An exercise Stanford professors developed to map out how your life will unfold removes the agony from major decisions

Bill Burnett and Dave Evans
Bill Burnett and Dave Evans, pictured, don’t encourage thinking in black and white. Michael Lionstar

One big thing that makes life decisions so stressful — for me, at least — is the assumption that there’s a right choice and a wrong choice.

One job offer will lead to happiness and success; the other will lead to misery and doom; and it’s anyone’s guess as to which is which.

Ask a design thinker, though, and they will tell you right away that this black-and-white framing isn’t helpful. Though it may be hard to realise in the moment of choosing, you could be just as happy in either job, and neither is necessarily the “right” role for you.

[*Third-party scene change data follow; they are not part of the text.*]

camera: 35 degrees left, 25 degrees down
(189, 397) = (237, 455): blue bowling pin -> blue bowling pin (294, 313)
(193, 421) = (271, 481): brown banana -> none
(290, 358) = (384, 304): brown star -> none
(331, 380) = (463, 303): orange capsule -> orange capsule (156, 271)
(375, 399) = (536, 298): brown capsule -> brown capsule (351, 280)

Design thinking is a strategy typically used to improve on a product or experience, like a lightbulb or online dating. But it can also be used to improve on your life in general — and that’s what Bill Burnett and Dave Evans set out to prove in their 2016 book, “Designing Your Life.”

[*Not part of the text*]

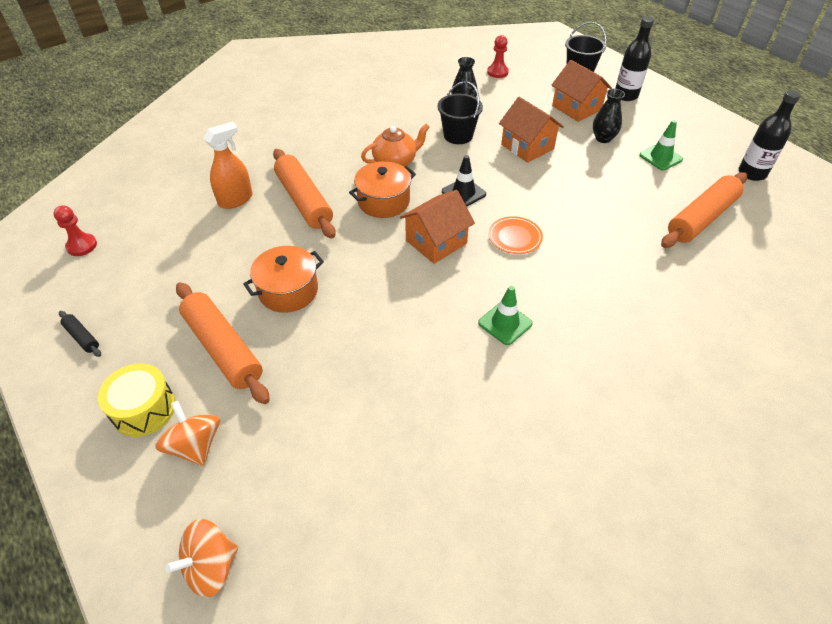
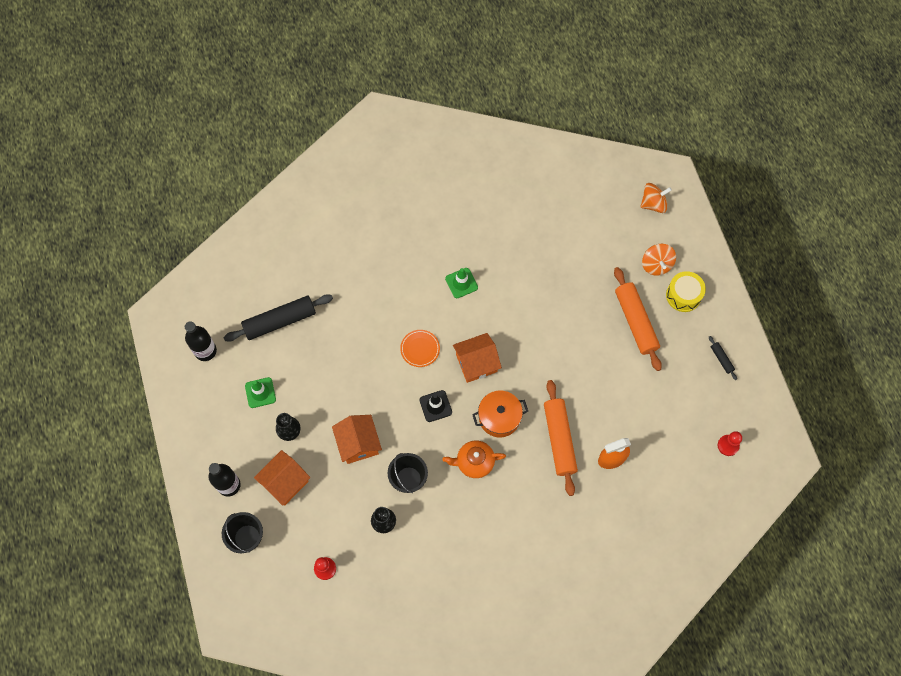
camera: 160 degrees left, 20 degrees up
(288, 291) = (588, 353): orange pot -> none
(576, 108) = (285, 482): orange house -> orange house turned 60 degrees clockwise
(701, 218) = (280, 321): orange rolling pin -> black rolling pin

Burnett and Evans teach a course at Stanford University’s design program by the same name as the book. One tool they use with all their students is called the “Odyssey Plan.” The goal is to map out multiple ways in which your life could unfold.

Here’s how to start, according to the book:

1. List three different five-year plans (you can use the worksheet available on the Designing Your Life website).

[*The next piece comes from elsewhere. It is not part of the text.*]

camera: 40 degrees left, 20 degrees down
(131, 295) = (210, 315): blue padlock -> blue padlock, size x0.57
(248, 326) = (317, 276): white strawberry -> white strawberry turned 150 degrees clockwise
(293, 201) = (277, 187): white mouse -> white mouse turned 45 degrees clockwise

The first life is the one you already live, or that you’ve already committed to. The second life the one you’d create if the opportunity to live the first life were suddenly gone. The third life is the one you’d live if money and image didn’t matter.

2. Give each plan a six-word title. Now write down three questions about each version of your life.

3. Rank each life plan on whether you have the resources to fulfil it, how much you like it, how confident you are in it, and whether it fits with your general perspectives on life and work. (The worksheet comes with images of gauges you can use for the rankings.)

Here’s what a completed Odyssey Plan might look like:

Odyssey plan 1
Odyssey plan 2

Odyssey plan 3

As you can see, this (hypothetical) person’s three lives are: corporate lawyer, museum curator, and “starving” artist. Her confidence in and liking for each of these plans differs. But the point of this exercise isn’t to choose one immediately — it’s to see what the alternatives are and sketch them out.

Burnett and Evans recommend sharing your Odyssey Plan alternatives with a group of three to six friends. Ideally, everyone fills out the sheet and shares. When it’s your turn to listen, be sure not to critique or even advise. Just reflect or ask the person sharing to tell you more about one of the points.

Again, the goal here is to realise that there are many different careers and lives within you. There’s no one, right answer.

The authors write: “We all contain enough energy and talents and interest to live many different types of lives, all of which could be authentic and interesting and productive. Asking which life is best is asking a silly question; it’s like asking whether it’s better to have hands or feet.”